1. What was the client’s problem?

The nursing home had a problem that is more common in care settings than most people realise: resident WiFi was not really a resident service at all. It was the upstairs office network, informally extended downstairs, doing a job it was never designed to do.

For a time that was manageable. It stopped being manageable as resident expectations rose, device use increased, and the building’s fabric worked against every attempt to push a reliable signal through floors and thick walls.

Symptoms
  • Coverage in resident bedrooms was weak and inconsistent, with dead spots across the building.
  • Thick walls and the floor and ceiling structure between levels caused significant signal loss.
  • Residents could not reliably use iPads, phones or laptops from their rooms.
  • The problem had been present for years, but became increasingly difficult to tolerate as resident demand grew.
Business impact
  • Complaints increased as reliable internet access became a basic expectation, not a bonus.
  • Visiting family found connectivity was poor when they came to see residents.
  • The office network was at risk from unmanaged resident device usage sharing the same infrastructure.

What triggered the project: A clear decision by the nursing home to provide a proper, dedicated resident internet service, separated from the office network, and designed to work within the constraints of the building.

Client requirements
  • A dedicated, controlled connection run from the upstairs office comms area down to the resident floors.
  • A VLAN ensuring resident internet traffic has no access to or visibility of office systems.
  • Structured cabling installed throughout the resident areas.
  • Access points covering all bedrooms and communal spaces reliably.
  • A stable, straightforward solution to support in a care environment.
Constraints
  • Older building with thick walls and challenging internal structure causing significant WiFi attenuation.
  • Long cable runs required to reach all wings and coverage zones.
  • Care setting constraints: installation routes needed to be tidy and disruption kept to an absolute minimum.

2. What we carried out in the survey process

The survey mapped the building from the perspective of signal behaviour and practical cabling reality, not just floor plans, and identified the decisions that would determine whether the final result held up under real resident usage.

What we checked
  • The upstairs office network: where the connection would originate, and how to extend it in a controlled way.
  • Building layout, wall thickness, and the likely attenuation between rooms, wings and levels.
  • Cable routes and containment options appropriate to a care setting.
  • Access point placement options in bedrooms and communal areas, balancing coverage with the constraints of a lived-in environment.
  • Switch placement to manage long cable runs without compromising performance.
  • VLAN design: how to give residents internet access while keeping office systems completely separate.
  • Additional WiFi-dependent device requirements: wireless handsets and a door entry trigger system.
What we found

The resident areas had never been designed with WiFi in mind.
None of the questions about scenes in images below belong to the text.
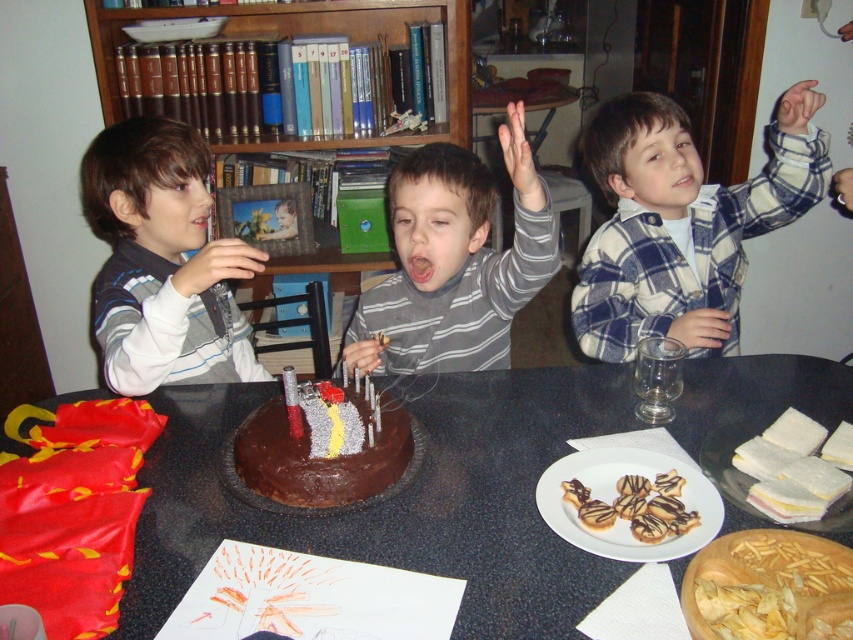
You are a photographer trying to capture a group photo of the blue plaid shirt at upper right and the matte gray sweater at left. The camera you are using has a maximum focus range of 35 inches. Will both subjects be in focus if you position the camera exactly between them?

The blue plaid shirt at upper right is 34.79 inches from the matte gray sweater at left. Since the distance between them is within the camera maximum focus range of 35 inches, positioning the camera exactly between them will ensure both subjects are in focus.

Based on the photo, you are a photographer at the birthday party and need to capture a photo of both the blue plaid shirt at upper right and the matte gray sweater at left. Which direction should you move your camera to include both in the frame?

To include both the blue plaid shirt at upper right and the matte gray sweater at left in the frame, you should move your camera to the left since the blue plaid shirt at upper right is positioned on the right side of the matte gray sweater at left.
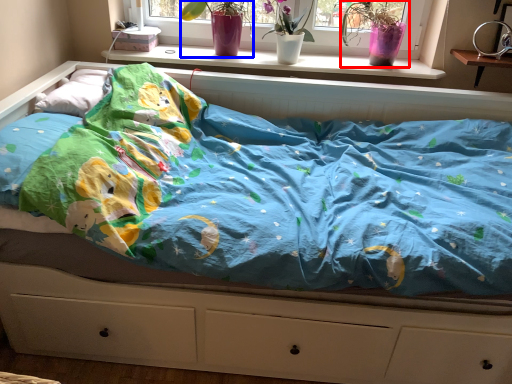
Question: Which object appears closest to the camera in this image, floral arrangement (highlighted by a red box) or floral arrangement (highlighted by a blue box)?

Choices:
 (A) floral arrangement
 (B) floral arrangement

Answer: (B)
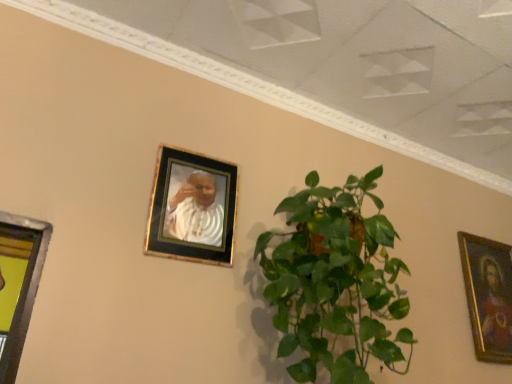
What do you see at coordinates (335, 281) in the screenshot?
I see `green leafy plant at center` at bounding box center [335, 281].

Find the location of `green leafy plant at center`. green leafy plant at center is located at coordinates (335, 281).

You are a GUI agent. You are given a task and a screenshot of the screen. Output one action in this format:
    pyautogui.click(x=<x>, y=<y>)
    Task: Click on the gold-framed painting at right, the 2th picture frame when ordered from front to back
    The height and width of the screenshot is (384, 512).
    Given the screenshot: What is the action you would take?
    pyautogui.click(x=488, y=295)

At what (x,y) coordinates should I click in order to perform the action: click on green leafy plant at center. Please return your answer as a coordinate pair (x, y). The width and height of the screenshot is (512, 384). Looking at the image, I should click on (335, 281).

Based on the photo, which is more to the right, green leafy plant at center or gold-framed photo at upper center, arranged as the first picture frame when viewed from the top?

green leafy plant at center is more to the right.

From the image's perspective, is green leafy plant at center located above gold-framed photo at upper center, positioned as the 1th picture frame in front-to-back order?

Actually, green leafy plant at center appears below gold-framed photo at upper center, positioned as the 1th picture frame in front-to-back order, in the image.

Would you say green leafy plant at center is a long distance from gold-framed photo at upper center, positioned as the 1th picture frame in front-to-back order?

green leafy plant at center is actually quite close to gold-framed photo at upper center, positioned as the 1th picture frame in front-to-back order.

The height and width of the screenshot is (384, 512). Identify the location of houseplant below the gold-framed photo at upper center, arranged as the first picture frame when viewed from the top (from the image's perspective). (335, 281).

Is gold-framed painting at right, arranged as the first picture frame when viewed from the back, located within green leafy plant at center?

No.

Who is shorter, green leafy plant at center or gold-framed painting at right, the 2th picture frame when ordered from front to back?

Standing shorter between the two is gold-framed painting at right, the 2th picture frame when ordered from front to back.

From a real-world perspective, is green leafy plant at center physically located above or below gold-framed painting at right, acting as the first picture frame starting from the bottom?

green leafy plant at center is below gold-framed painting at right, acting as the first picture frame starting from the bottom.

Is green leafy plant at center oriented away from gold-framed painting at right, the 2th picture frame when ordered from front to back?

green leafy plant at center is not turned away from gold-framed painting at right, the 2th picture frame when ordered from front to back.

In terms of size, does gold-framed painting at right, arranged as the first picture frame when viewed from the right, appear bigger or smaller than gold-framed photo at upper center, the second picture frame positioned from the back?

gold-framed painting at right, arranged as the first picture frame when viewed from the right, is bigger than gold-framed photo at upper center, the second picture frame positioned from the back.

Looking at their sizes, would you say gold-framed painting at right, arranged as the first picture frame when viewed from the back, is wider or thinner than gold-framed photo at upper center, placed as the 2th picture frame when sorted from bottom to top?

Considering their sizes, gold-framed painting at right, arranged as the first picture frame when viewed from the back, looks slimmer than gold-framed photo at upper center, placed as the 2th picture frame when sorted from bottom to top.

Between gold-framed painting at right, positioned as the second picture frame in left-to-right order, and gold-framed photo at upper center, the 2th picture frame positioned from the right, which one appears on the left side from the viewer's perspective?

Positioned to the left is gold-framed photo at upper center, the 2th picture frame positioned from the right.

How different are the orientations of gold-framed painting at right, which is the 2th picture frame in top-to-bottom order, and gold-framed photo at upper center, the second picture frame positioned from the back, in degrees?

gold-framed painting at right, which is the 2th picture frame in top-to-bottom order, and gold-framed photo at upper center, the second picture frame positioned from the back, are facing 0.0274 degrees away from each other.

Between point (197, 178) and point (357, 230), which one is positioned behind?

The point (197, 178) is more distant.

From the picture: Which object is positioned more to the right, gold-framed photo at upper center, positioned as the 1th picture frame in front-to-back order, or green leafy plant at center?

Positioned to the right is green leafy plant at center.

Does gold-framed photo at upper center, arranged as the first picture frame when viewed from the top, have a lesser width compared to green leafy plant at center?

Yes.

Is gold-framed photo at upper center, the second picture frame positioned from the back, positioned far away from green leafy plant at center?

No, gold-framed photo at upper center, the second picture frame positioned from the back, is not far away from green leafy plant at center.

Considering the relative sizes of gold-framed painting at right, arranged as the first picture frame when viewed from the right, and green leafy plant at center in the image provided, is gold-framed painting at right, arranged as the first picture frame when viewed from the right, bigger than green leafy plant at center?

No, gold-framed painting at right, arranged as the first picture frame when viewed from the right, is not bigger than green leafy plant at center.

Where is `picture frame on the right side of green leafy plant at center`? picture frame on the right side of green leafy plant at center is located at coordinates (488, 295).

From the image's perspective, is gold-framed painting at right, which is the 2th picture frame in top-to-bottom order, below green leafy plant at center?

Indeed, from the image's perspective, gold-framed painting at right, which is the 2th picture frame in top-to-bottom order, is shown beneath green leafy plant at center.

Can you tell me how much gold-framed painting at right, the 2th picture frame when ordered from front to back, and green leafy plant at center differ in facing direction?

They differ by 0.295 degrees in their facing directions.

Considering the relative sizes of gold-framed photo at upper center, placed as the 2th picture frame when sorted from bottom to top, and gold-framed painting at right, acting as the first picture frame starting from the bottom, in the image provided, is gold-framed photo at upper center, placed as the 2th picture frame when sorted from bottom to top, shorter than gold-framed painting at right, acting as the first picture frame starting from the bottom,?

Yes.

Is gold-framed photo at upper center, arranged as the first picture frame when viewed from the top, far from gold-framed painting at right, the 2th picture frame when ordered from front to back?

Indeed, gold-framed photo at upper center, arranged as the first picture frame when viewed from the top, is not near gold-framed painting at right, the 2th picture frame when ordered from front to back.

From a real-world perspective, who is located higher, gold-framed photo at upper center, positioned as the 1th picture frame in front-to-back order, or gold-framed painting at right, positioned as the second picture frame in left-to-right order?

gold-framed photo at upper center, positioned as the 1th picture frame in front-to-back order, from a real-world perspective.

Would you say gold-framed photo at upper center, the 2th picture frame positioned from the right, is inside or outside gold-framed painting at right, arranged as the first picture frame when viewed from the back?

gold-framed photo at upper center, the 2th picture frame positioned from the right, is outside gold-framed painting at right, arranged as the first picture frame when viewed from the back.

Starting from the green leafy plant at center, which picture frame is the 1st one behind? Please provide its 2D coordinates.

[(192, 208)]

Locate an element on the screen. houseplant below the gold-framed painting at right, arranged as the first picture frame when viewed from the back (from a real-world perspective) is located at coordinates (335, 281).

Considering their positions, is green leafy plant at center positioned closer to gold-framed photo at upper center, arranged as the first picture frame when viewed from the top, than gold-framed painting at right, arranged as the first picture frame when viewed from the back?

green leafy plant at center.

Based on their spatial positions, is green leafy plant at center or gold-framed photo at upper center, placed as the first picture frame when sorted from left to right, closer to gold-framed painting at right, arranged as the first picture frame when viewed from the right?

green leafy plant at center is closer to gold-framed painting at right, arranged as the first picture frame when viewed from the right.

Estimate the real-world distances between objects in this image. Which object is closer to green leafy plant at center, gold-framed photo at upper center, the 2th picture frame positioned from the right, or gold-framed painting at right, the 2th picture frame when ordered from front to back?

The upstairs office network could not penetrate reliably through the floor and thick wall construction between zones. There was no shortcut available. A proper wired backbone, running cables to the right locations throughout the building, was the prerequisite for consistent wireless coverage. Without it, even the best access points would have been compromised by the structure they were working against.

The additional device requirements, particularly the door entry trigger, meant the network design needed to accommodate non-resident systems from the outset rather than as an afterthought.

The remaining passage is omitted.